Чисто духовные интересы -- наука, философия, искусство -- волновали меньше, потому что они не стояли на виду, так, как в Париже, хотя бы и Второй империи. Я уже говорил, что тогдашнее английское свободомыслие держалось в маленьком кружке сторонников Милля, Спенсера и Дарвина, к знакомству с которым я не стремился, не считая за собою особых прав на то, чтобы отнимать у него время, -- у него, поглощенного своими трудами и почти постоянно больного. Но благодаря моей статье в "Fortnightly Review" Дарвин получил фактическое понятие о нашем движении 60-х годов.
Покойный В.О.Ковалевский (мой давнишний знакомый еще из того времени, когда он был юным правоведиком) рассказывал мне позднее, уже в начале 70-х годов, как он раз по приезде в Лондон сейчас же отправился к Дарвину, в семействе которого был принят всегда как приятель.

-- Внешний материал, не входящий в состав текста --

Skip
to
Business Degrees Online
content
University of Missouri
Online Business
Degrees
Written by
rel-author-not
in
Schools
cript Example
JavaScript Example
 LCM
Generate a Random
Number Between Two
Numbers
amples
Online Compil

И первое, что ему сказал Дарвин, поздоровавшись с ним, - было:
-- Я знаю теперь -- кто вы! (who are you!)
-- Кто же? -- спросил Ковалевский.
-- Нигилист! (a nihilist!) -- ответил со смехом Дарвин.
В моей статье я упоминал об издателях научных и философских книг того направления, которое считали "нигилистическим", называл и Ковалевского. И Дарвину захотелось подшутить над ним на эту тему.

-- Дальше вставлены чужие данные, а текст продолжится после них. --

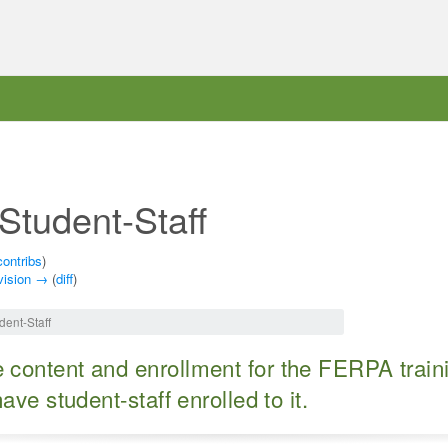
Student-Staff
contribs
)
vision →
(
diff
)
dent-Staff
content and enrollment for the FERPA traini
ve student-staff enrolled to it.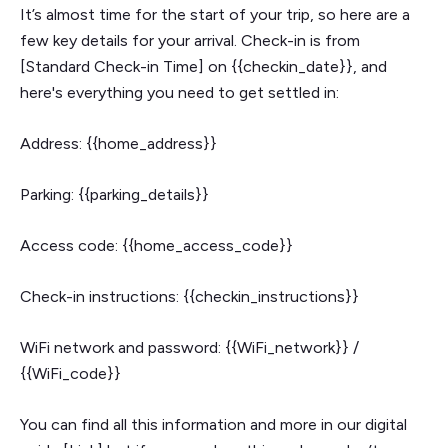
It’s almost time for the start of your trip, so here are a
few key details for your arrival. Check-in is from
[Standard Check-in Time] on {{checkin_date}}, and
here's everything you need to get settled in:
Address: {{home_address}}
Parking: {{parking_details}}
Access code: {{home_access_code}}
Check-in instructions: {{checkin_instructions}}
WiFi network and password: {{WiFi_network}} /
{{WiFi_code}}
You can find all this information and more in our digital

"Дарвинизм" сделался дорог гораздо больше его немецким и русским адептам, чем тогдашним англичанам.
В самом Лондоне научная интеллигенция, кроме ученых обществ, группировалась около двух высших школ: Лондонского колледжа и Университетского колледжа. Если среди их преподавателей и было несколько крупных имен, то все-таки эти подобия университетов играли совсем не видную роль в тогдашнем Лондоне. Университетский быт и высшее преподавание надо было изучать в Оксфорде и Кембридже; а туда я попал только в 1895 году и нашел, что и тогда в них господствовал (особенно в Оксфорде) метафизический дух, заимствованный у немцев.